Die Phlegräischen Felder unweit von Neapel kennen viele nicht. Dabei gelten sie als Supervulkan, der jederzeit ausbrechen kann. – Für Europa könnte es je nach Stärke der Eruption ungemütlich werden
Als ich zehn Jahre alt war, stand ich bei einem Italienurlaub am Rande des Vesuvkraters und schaute in den Kegel hinab. Einen Vulkan hatte ich mir irgendwie aufregender vorgestellt. Dieser hier wirkte jedenfalls friedlich und ungefährlich.
In letzter Zeit hören wir immer wieder von Vulkanausbrüchen. Auf La Palma zerstörte ein Lavastrom viele Gebäude. Und unweit von Tonga brach unter dem Meeresspiegel ein Vulkan aus, der einen Tsunami auslöste und die Inselrepublik mit Asche bedeckte.
Auch der Ätna spuckt mal wieder
Anfang Februar ist auch der Ätna auf Sizilien wieder ausgebrochen. Er ist Europas höchster aktiver Vulkan und bricht manchmal mehrfach im Jahr aus. Der Feuerschweif, den der Ätna dann in den Nachthimmel spuckt, sieht spektakulär aus.
Und dann gibt es in Italien ja noch Stromboli und Vulcano, die beiden aktiven Vulkane auf den Liparischen Inseln, nördlich von Sizilien. Der Stromboli brach zuletzt 2019 aus und der Vulcano ist bekannt für seine giftigen Gase, die permanent aus dem Boden aufsteigen.
Nicht der Vesuv ist Neapels größtes Problem
Und der Vesuv? Er gilt als Neapels Schicksalsberg und ist weltweit bekannt. Dabei lauert auf der anderen Seite Neapels, etwa 20 km vom Vesuv entfernt ein ganz anderes Kaliber. Es sind die Phlegräischen Felder, ein Supervulkan. Sie dehnen sich auf über 150 Quadratkilometern aus. Nicht ein großer Krater, sondern über 50 kleine. Der größte Ort der Region ist die Stadt Pozzuoli.
Vor etwa 40 000 Jahren hatte dieser Supervulkan seinen heftigsten Ausbruch. Die Auswirkungen müssen weit über die Grenzen des heutigen Italien spürbar gewesen sein. Es gibt sogar eine neue Hypothese die besagt: Dieser Ausbruch könnte der Anfang vom Ende der Neandertaler gewesen sein.
Und heute? Unter dem Areal der Phlegräischen Felder liegt eine gewaltige Magma-Kammer, die auch mit der des Vesuvs verbunden sein soll. Ihre Obergrenze wird in einer Tiefe von 5 km vermutet.
Was die Wissenschaftler, die den Bereich beobachten, aktuell besorgt, ist, dass sich in den letzten Jahren enormer Druck aufzubauen scheint. Dafür gibt es gleich drei Hinweise.
Drei Hinweise, dass es hier bald zum Ausbruch kommen könnte
- Die Zusammensetzung der hier aus dem Boden tretenden Dämpfe verändert sich. Der Anteil an Kohlenmonoxid hat deutlich zugenommen. Ein Zeichen dafür, dass sich der Boden aufheizt.
- Zudem hebt sich der Boden an mehreren Stellen der Phlegräischen Felder jährlich um mehrere Zentimeter.
- Und seit 2011 registrieren die Wissenschaftler immer mehr kleinere Erdbeben.
Wann der Vulkan ausbricht? Das kann in 100 Jahren sein … oder morgen. Ob die Menschen der Region im Falle eines größeren Ausbruchs die Chance hätten, evakuiert zu werden, wird bezweifelt.

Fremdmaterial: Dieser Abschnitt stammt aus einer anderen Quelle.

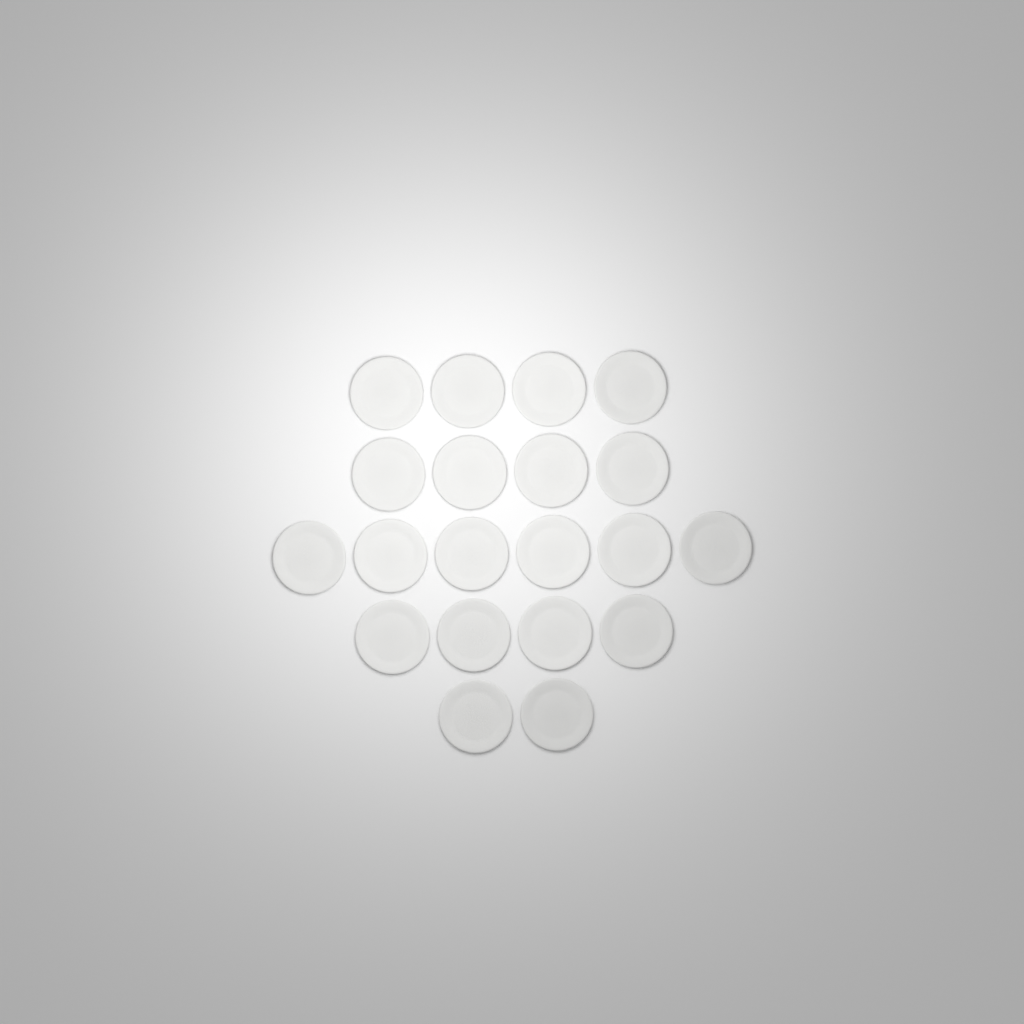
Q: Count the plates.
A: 20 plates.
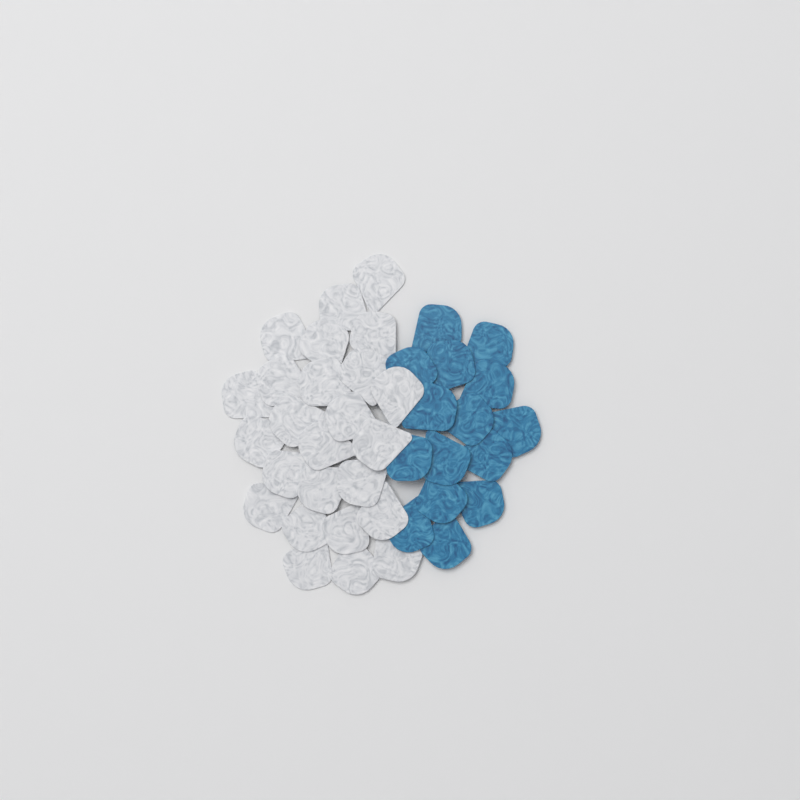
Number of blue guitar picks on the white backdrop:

Was passiert im Falle eines Ausbruchs?
So genannte pyroklastische Ströme, das ist ein Gaspartikelgemisch, das auch Vulkanasche und Gesteinsbrocken mit sich führt, würden sich mit hoher Geschwindigkeit über die Region wälzen. Eine Region, in der über 3 Millionen Menschen leben.

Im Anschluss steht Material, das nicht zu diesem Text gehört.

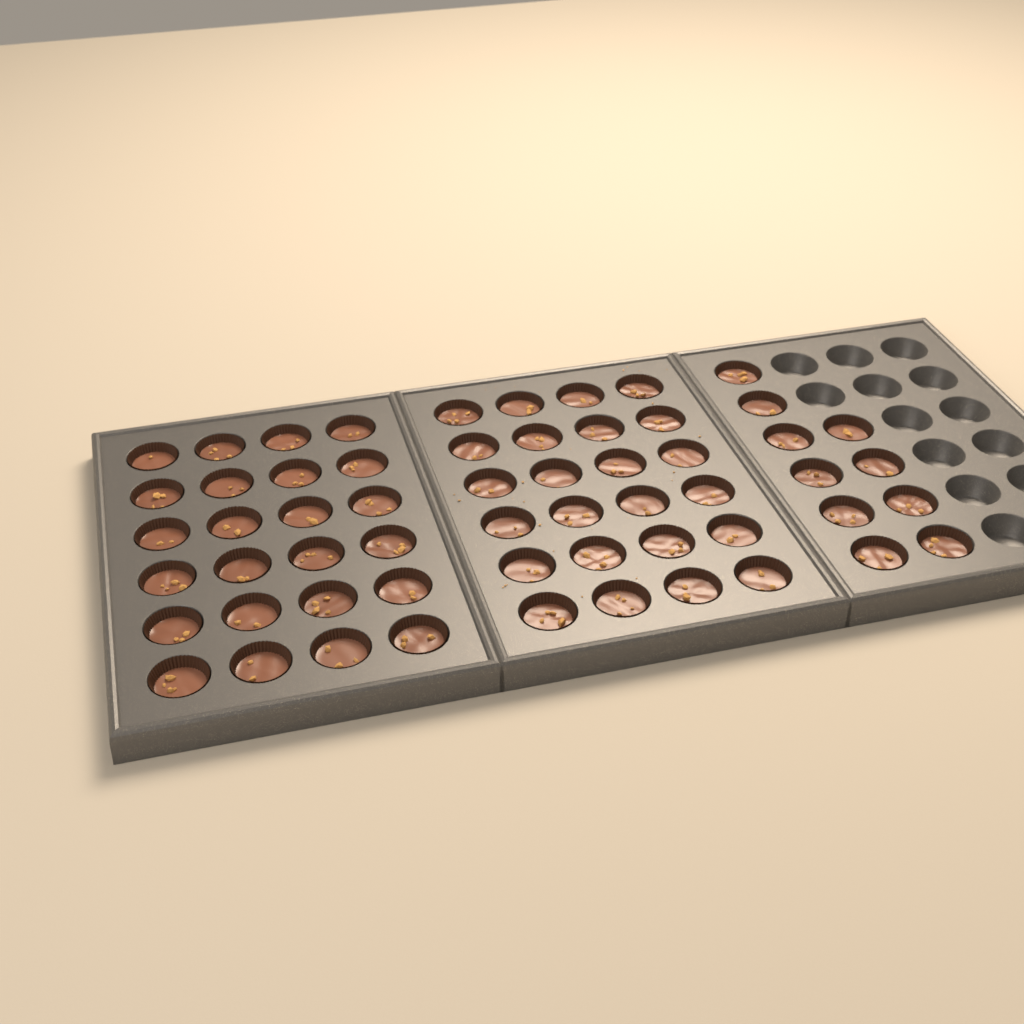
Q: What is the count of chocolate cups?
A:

Je nach Größe des Ausbruchs vermuten Forscher, dass sich über halb Italien der Himmel verdunkeln würde. Je nach Windrichtung könnte die Aschewolke die Alpen überwinden. Der Flugverkehr in Europa käme zum Erliegen, schlimmer noch: Die Landwirtschaft stünde vor riesigen Problemen, und ja, auch das Klima würde beeinflusst. Eine Katastrophe also wie in einem Hollywood-Film. Mitten in Europa.
Bleibt zu hoffen, dass die Phlegräischen Felder und ihr kleiner Bruder, der Vesuv, noch möglichst lange so ruhig daliegen, wie ich es als 10-Jährige wahrgenommen habe.